» Selected extract:
====
When a medium file is specified, the corresponding exchange reactions are
automatically added. For example, if the compounds o2
in compartment e
is in the medium, the exchange reaction EX_o2_e
is added to the model. The
desired ID for the exchange reaction can be set explicitly using the
reaction
attribute.
The medium can also be specified using a TSV-file as the following fragment
shows. The second column specifies the compartment while third and fourth
columns specify the lower and upper bounds, respectively. Both can be omitted
or specified as -
to use the default flux bounds:
# Acetate exchange with default lower and upper bounds
ac e
# D-Glucose with uptake limit of 10
glcD e -10
# CO2 exchange with production limit of 50 and default uptake limit
co2 e - 50
Multiple medium files can be included from the main model.yaml
file, and
these will be combined to form the final medium used for the simulations.
====
» Stored items:
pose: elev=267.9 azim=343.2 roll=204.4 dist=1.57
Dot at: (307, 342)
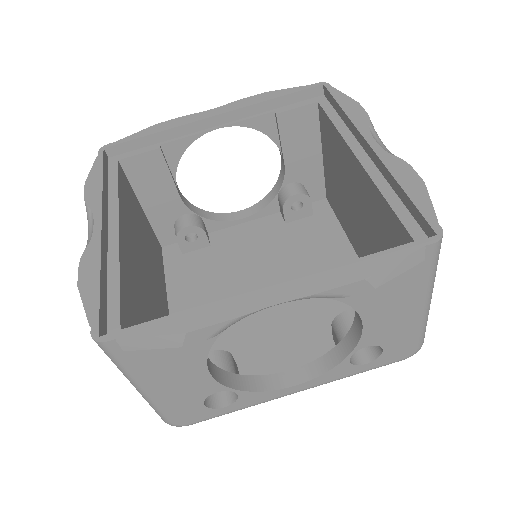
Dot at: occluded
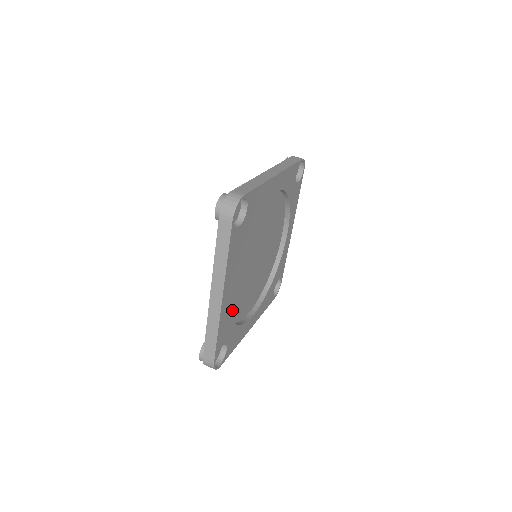
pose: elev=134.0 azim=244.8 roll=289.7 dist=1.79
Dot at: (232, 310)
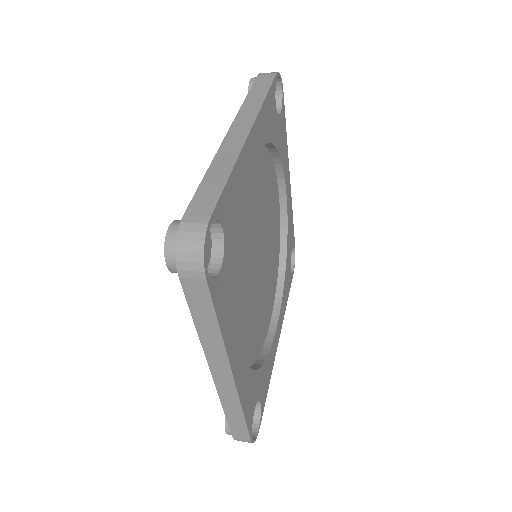
Dot at: (249, 352)
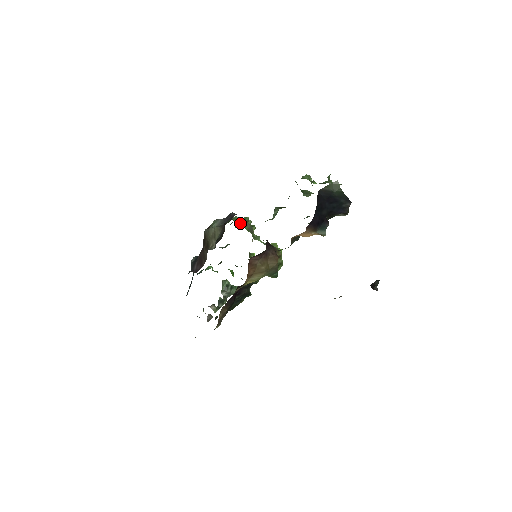
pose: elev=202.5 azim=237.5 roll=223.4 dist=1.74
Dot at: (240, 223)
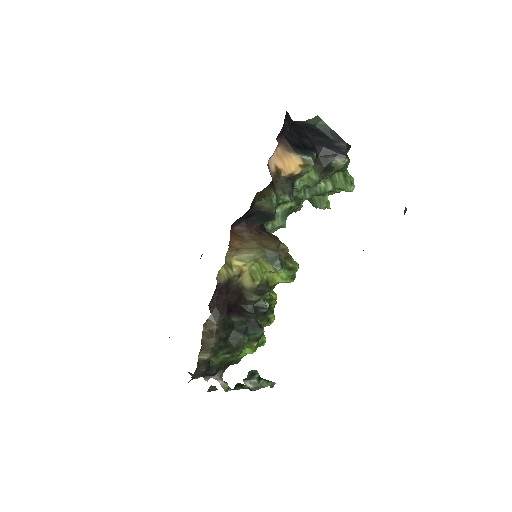
Dot at: occluded
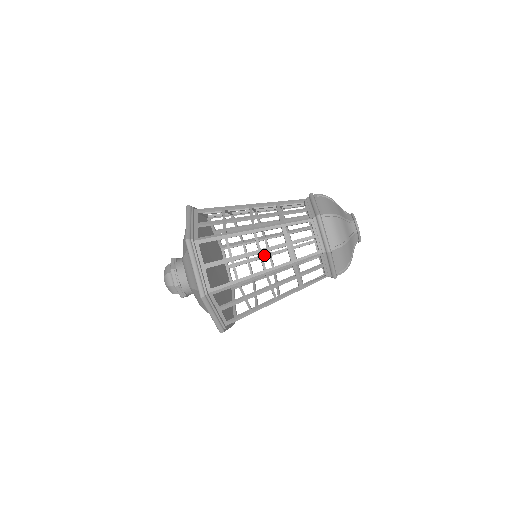
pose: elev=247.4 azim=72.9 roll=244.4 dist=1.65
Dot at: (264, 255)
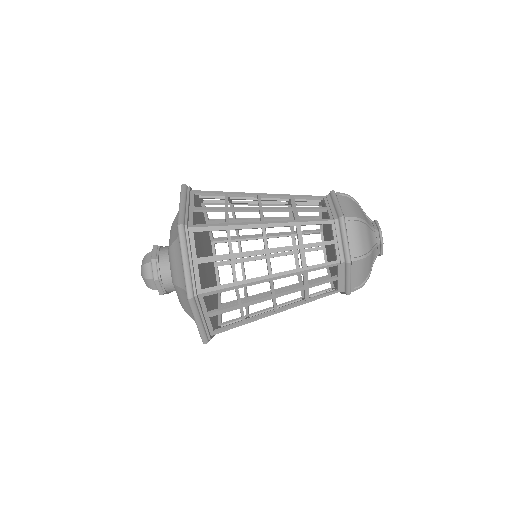
Dot at: (261, 256)
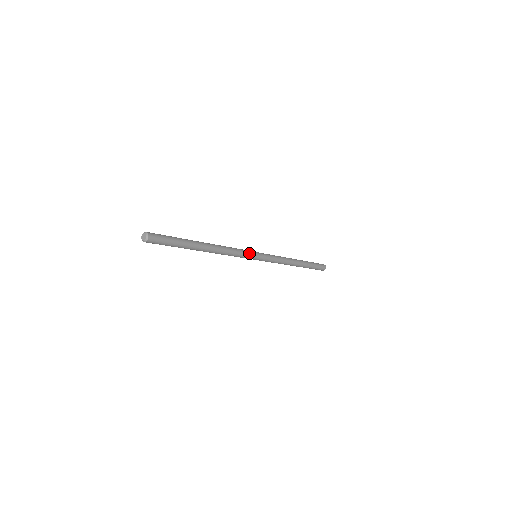
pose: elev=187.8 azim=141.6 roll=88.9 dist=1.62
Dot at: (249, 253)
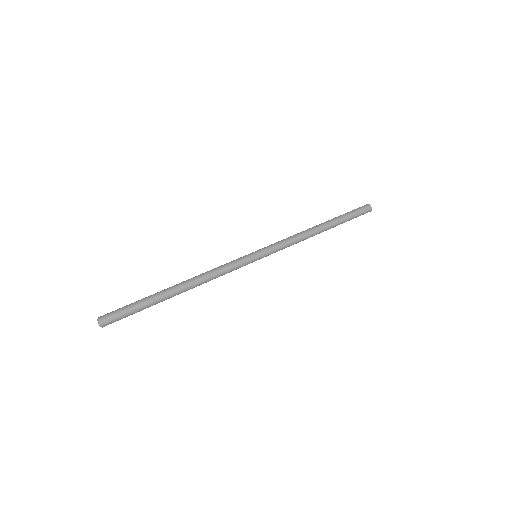
Dot at: occluded
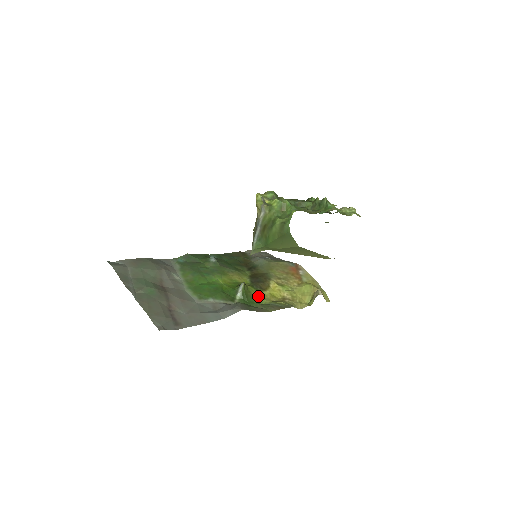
====
» Instructions:
1) Answer these questions using the passage on medium files:
(a) Which exchange reaction is added to the model when the compound o2 in compartment e is in the medium?
(b) In a TSV medium file, what does the second column specify?
(c) What happens when several medium files are included from the main model.yaml file?
2) Continue the documentation on medium files from the point where it stops.
The records have no connection to the text on medium files.

» Final answers:
1)
(a) EX_o2_e
(b) The compartment.
(c) They are combined to form the final medium used for the simulations.

2)
Reaction flux limits¶
The optional limits
property lists the files that are to be combined and
applied as the reaction flux limits. This can be used to limit certain
reactions in the model. The following fragment is an example of a limits file
in the YAML format. The lower and upper specifies the flux bounds and they are
both optional. The fixed key is a shortcut to set both lower and upper to its
value:
- reaction: ADK1
upper: 10
- reaction: ADE2t
lower: -50
upper: 50
- reaction: DHPTDNRN
fixed: 0
The limits can also be specified using a TSV-file as shown in the following fragment:
# Make ADE2t irreversible by imposing a lower bound of 0
ADE2t 0
# Only allow limited flux on ADK1
ADK1 -10 10
Model Definition¶
The model
property can be used to include a table file that specifies
a subset of reactions that are used in the model. If no model definition file
is given then all the reactions in the model will be used:
ACALD
ACALDt
ACKr
...